While the conventional insurance contract is one of transferring of risk from the insured to the insurer for a premium, that is, one of risk trading, the Takaful contract is based on the Islamic principle Tabaru, that is, a contract of self-insurance, or self-guaranteeing among Members of a group

Uncertainty can never be eliminated.It remains in the Takaful contract as well. However, since the Takaful contract comes under contract of Tabarru (donation), the uncertainty (gharar) is considered to be within tolerable limits under Shariah. Conventional Insurance being a contract of risk exchange contains “excessive gharar” and therefore becomes illegal.

The fundamental principle of insurance is not forbidden in Islam, rather it is encouraged. However, today most conventional insurance companies define insurance as, “the transfer of risk” from the insured to the insurance company. Consumers then pay the insurance company (the “premium”) for assuming the risk on their behalf. Such assumption of Total Risk Transfer in the contract introduces elements of interest, uncertainty and features of gambling that render the contract un-lawful.

The act of taking measures against possible dangers or consequences does not go against the teachings of Islam.
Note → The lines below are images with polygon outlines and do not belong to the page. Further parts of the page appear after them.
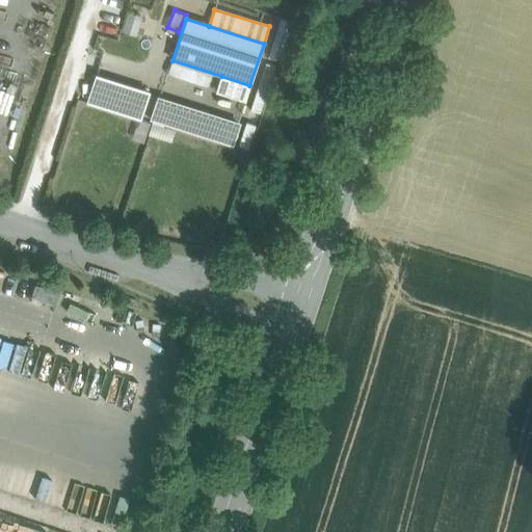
[(249,85),(221,76),(216,92),(244,102),(250,85),(249,85)]
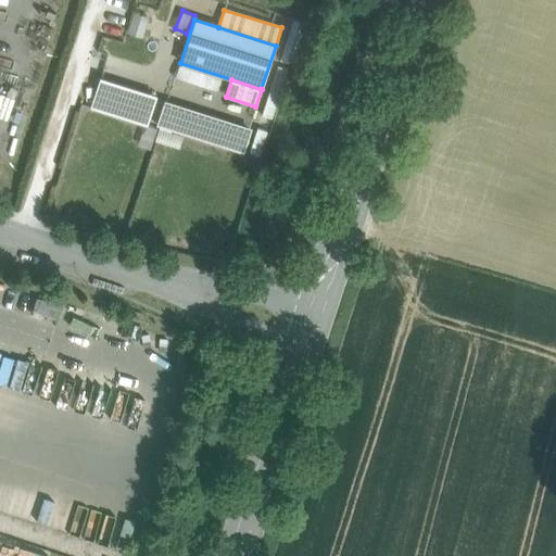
[(153,97),(102,80),(93,106),(144,124),(153,97)]
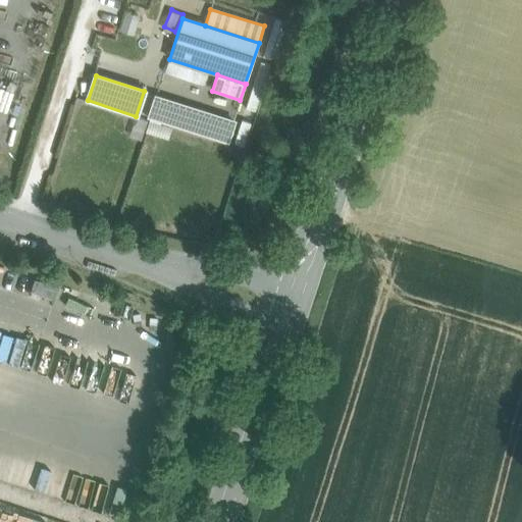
[(232,121),(156,98),(150,117),(226,141),(232,121)]
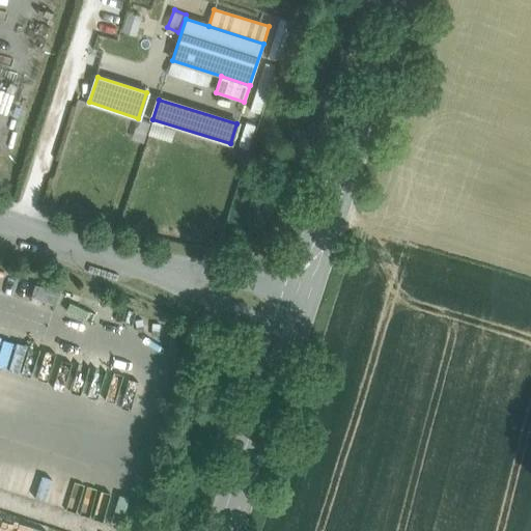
[(59,292),(35,285),(31,297),(55,305),(59,292)]
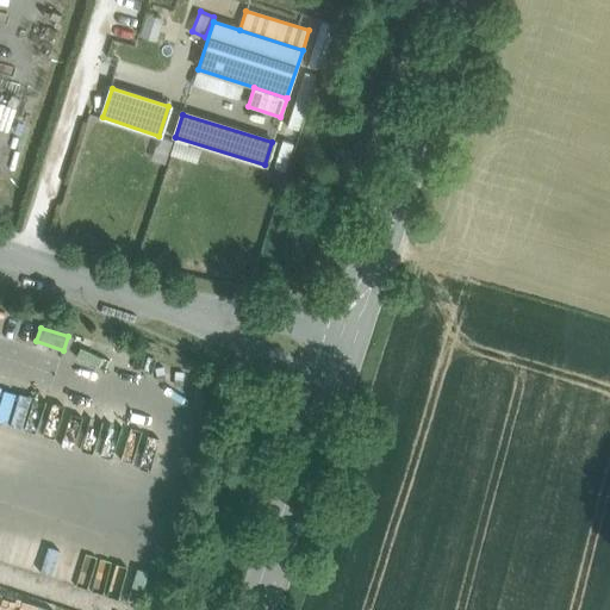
[(92,342),(82,338),(80,348),(88,352),(92,342)]
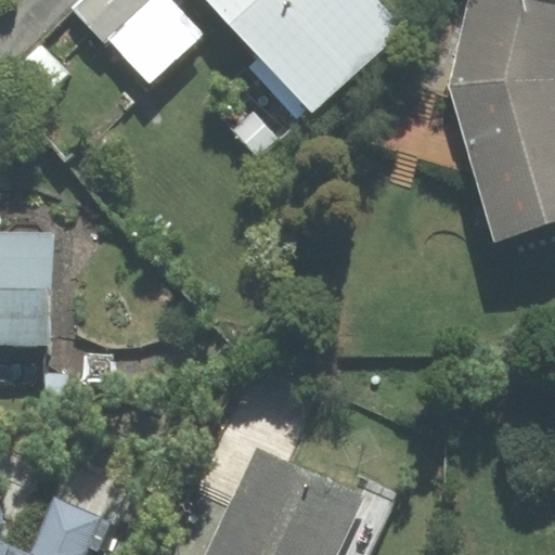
[(103,41),(147,0),(85,0),(75,10),(103,41)]
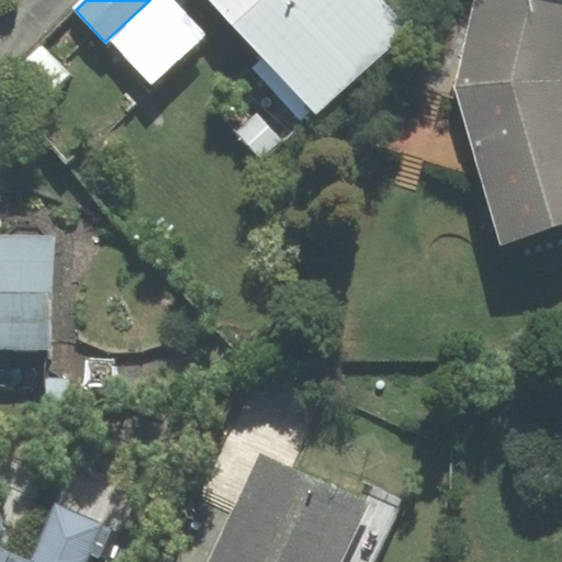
[(206,34),(173,0),(157,0),(112,43),(152,85),(206,34)]
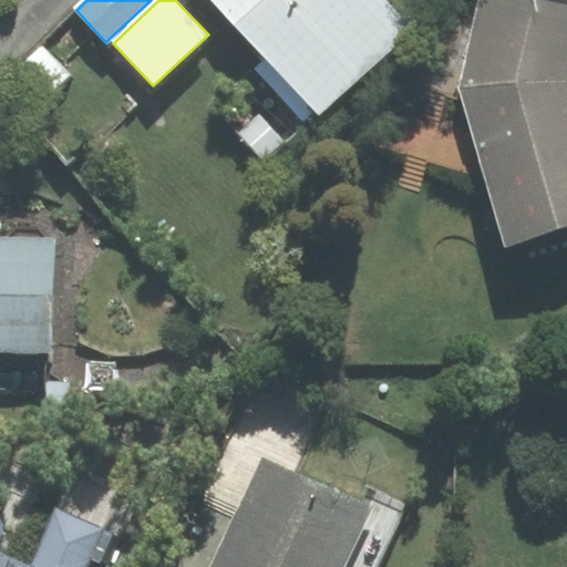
[(312,107),(320,115),(413,29),(385,0),(213,0),(267,58),(256,68),(301,117),(312,107)]
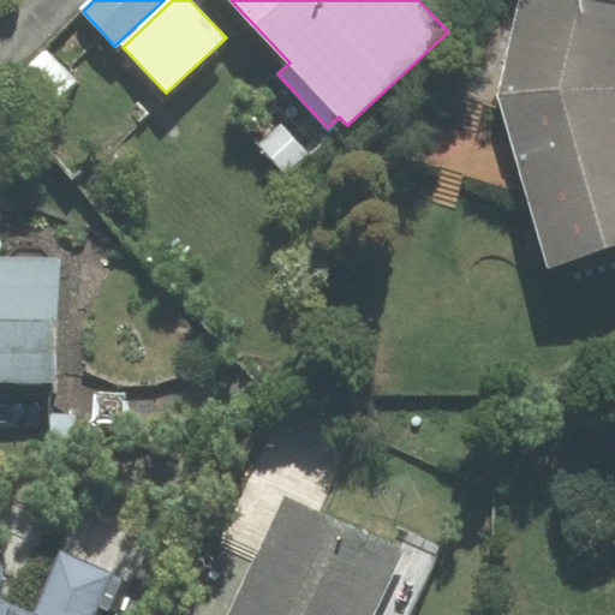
[(551,264),(614,244),(614,10),(568,0),(521,0),(500,95),(551,264)]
As described in the Qur’an, Prophet Yusuf (Alaihis Salaam) ‘filled the grain silos from the surplus of seven years of good harvest as a protection to ensure the availability of continuous food during the seven lean years. However, Takaful differs from conventionally understood insurance cover.

First, in a conventional insurance scheme, the insured person sells his risk at a price to another party, thus introducing an element of “gharar” (uncertainty) in the contract. Under Shariah, a contract of uncertainty exists when the two parties do not know the nature of the counter-value that they are trading. A house may burn down, costing the insurer a large sum of money, or it may not burn down in which case the insured person has paid a premium and received nothing in return.
Second, conventional Insurers invest in ventures that involve interest or some form of activity, which goes against Shariah principles. Third, conventional insurance is not mutually beneficial, as certain individuals (shareholders, for example) benefit at the expense of others. In other words, commercial insurance companies exist to serve the interest of shareholders first, not policyholders.

Finally, the guiding principle behind commercial insurance is that it is based largely on commercial factors. Takaful, on the other hand, is guided by the principles of improved welfare for all, which aims to establish a social order based on universal brotherhood.

Takaful is a type of Islamic insurance, where members contribute money into a pooling system in order to guarantee each other against loss or damage. Takaful-branded insurance is based on Sharia, Islamic religious law, and explains how it is the responsibility of individuals to cooperate and protect each other.